Another, even more powerful brake on megadeals is politics. Suspicion of big business across the political spectrum makes antitrust thinking more radical and unpredictable. Even if a company wins a legal battle with regulators, as Microsoft did with Activision for $69 billion, the long period of uncertainty between signing and closing makes it less likely to pursue big deals. Microsoft’s acquisition of the video-game developer took nearly 21 months. The Kroger-Albertsons partnership is about to reach its two-year anniversary without ever being completed.

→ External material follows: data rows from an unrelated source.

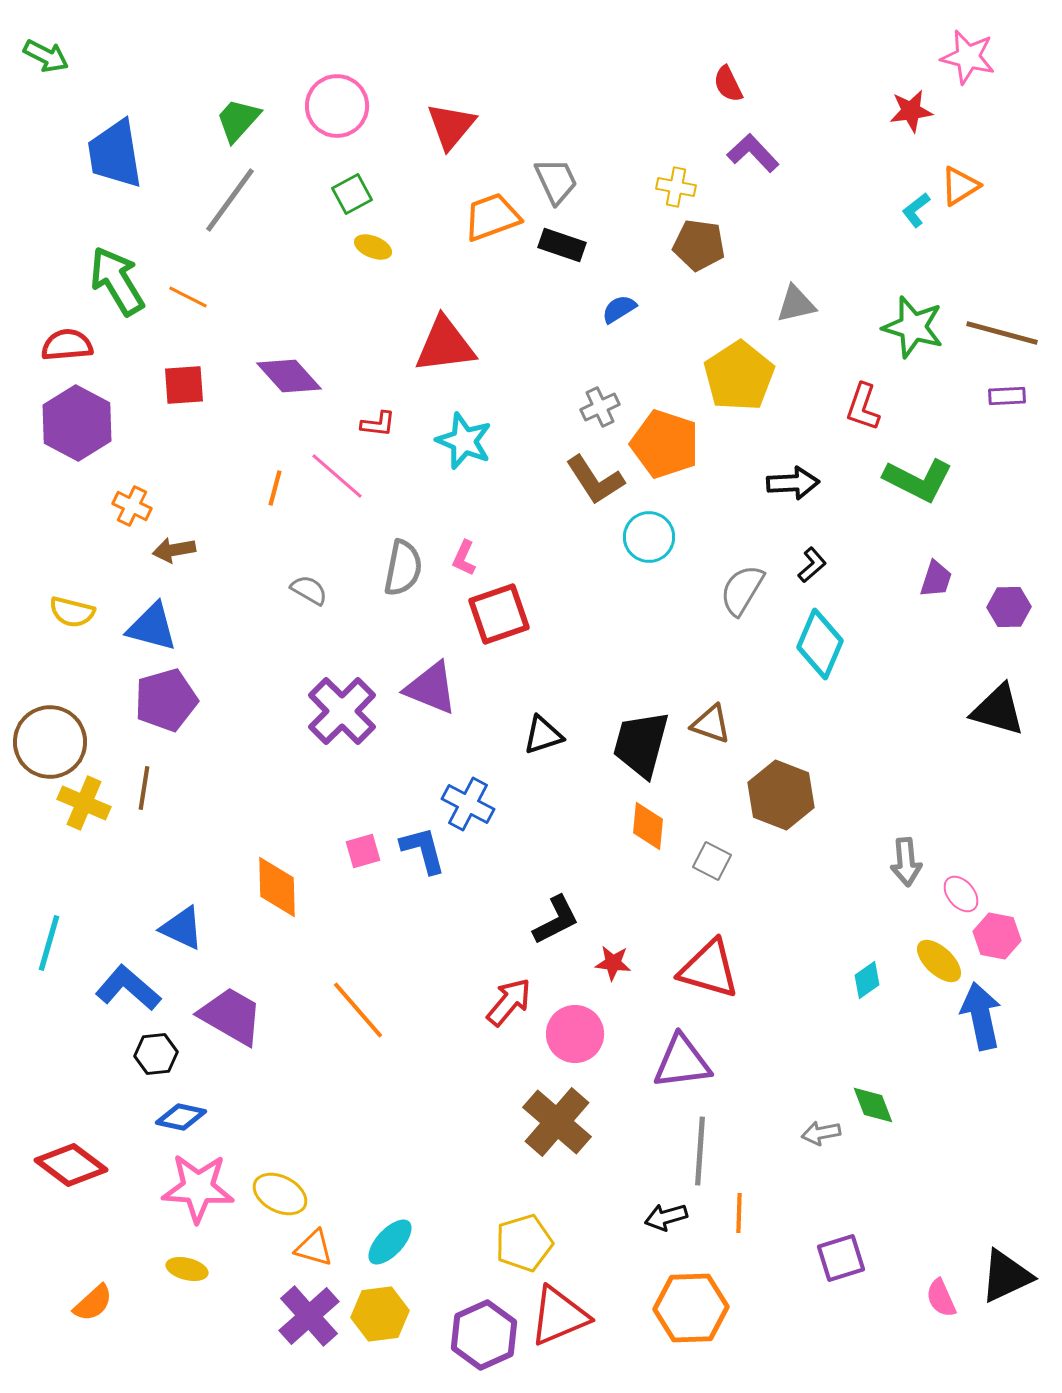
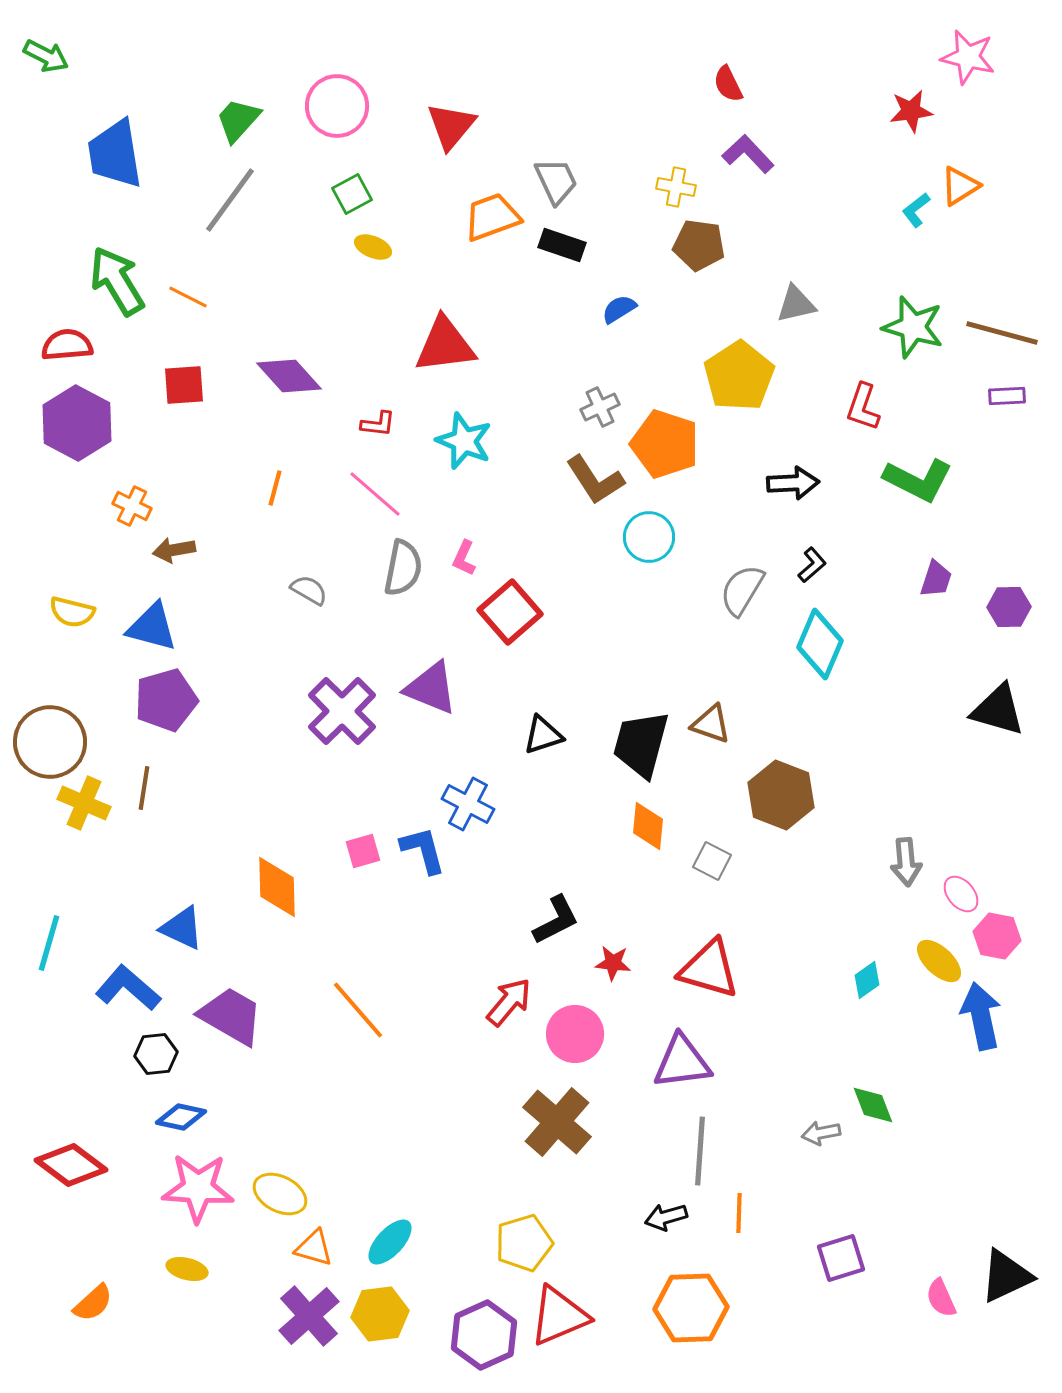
purple L-shape at (753, 153): moved 5 px left, 1 px down
pink line at (337, 476): moved 38 px right, 18 px down
red square at (499, 614): moved 11 px right, 2 px up; rotated 22 degrees counterclockwise
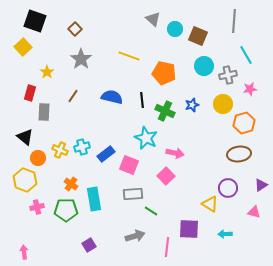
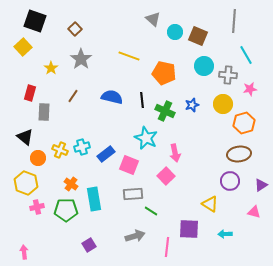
cyan circle at (175, 29): moved 3 px down
yellow star at (47, 72): moved 4 px right, 4 px up
gray cross at (228, 75): rotated 18 degrees clockwise
pink arrow at (175, 153): rotated 66 degrees clockwise
yellow hexagon at (25, 180): moved 1 px right, 3 px down
purple circle at (228, 188): moved 2 px right, 7 px up
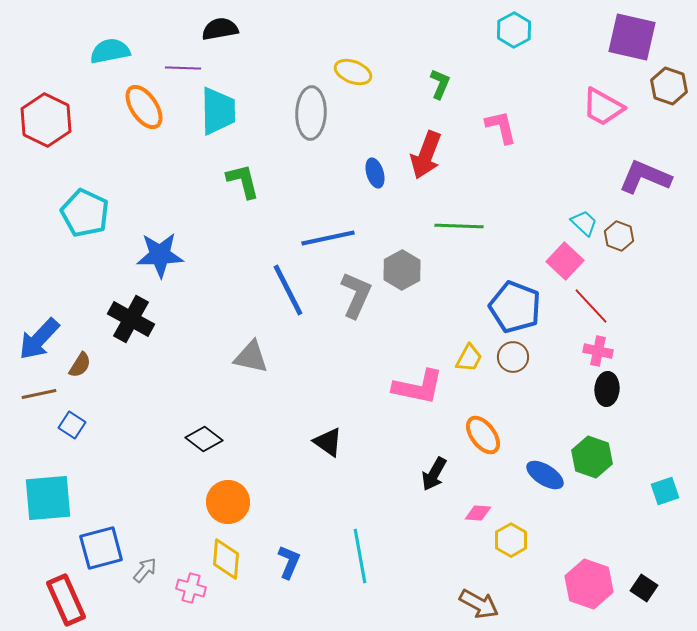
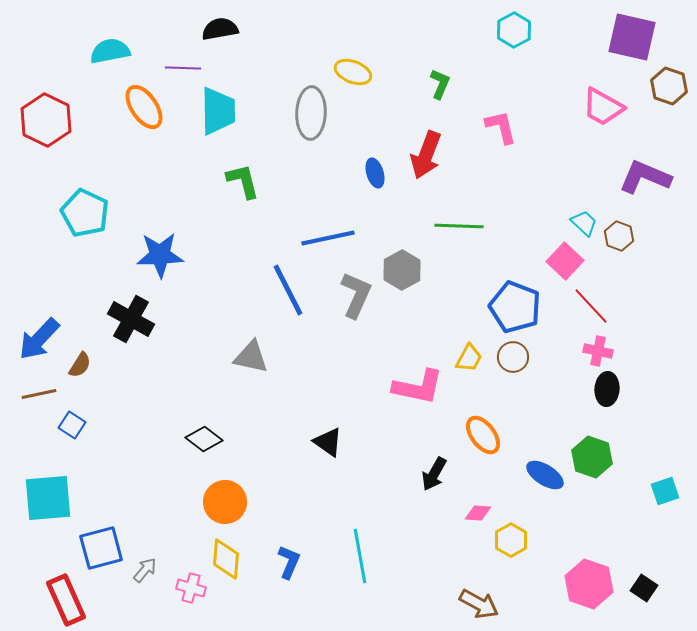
orange circle at (228, 502): moved 3 px left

Barriers for cross-border deals are also rising. National security poses as much of a threat to such mergers as antitrust concerns. The U.S. investment watchdog, the Committee on Foreign Investment in the United States (CFIUS), has grown in size and rigor in recent years. Similar rules have proliferated around the world, and dealmakers must navigate a patchwork of expanding national security definitions and rules.
In this respect, Nippon Steel’s attempted acquisition of U.S. Steel marks a milestone. The national security rationale for blocking a Japanese competitor from buying a steelmaker is flimsy, and opposition to the acquisition has more to do with the company’s presence in the key battleground state of Pennsylvania. Executives will have little reason to believe that future acquisitions will be treated with any more objective regard, and therefore will be in less of a rush to write checks.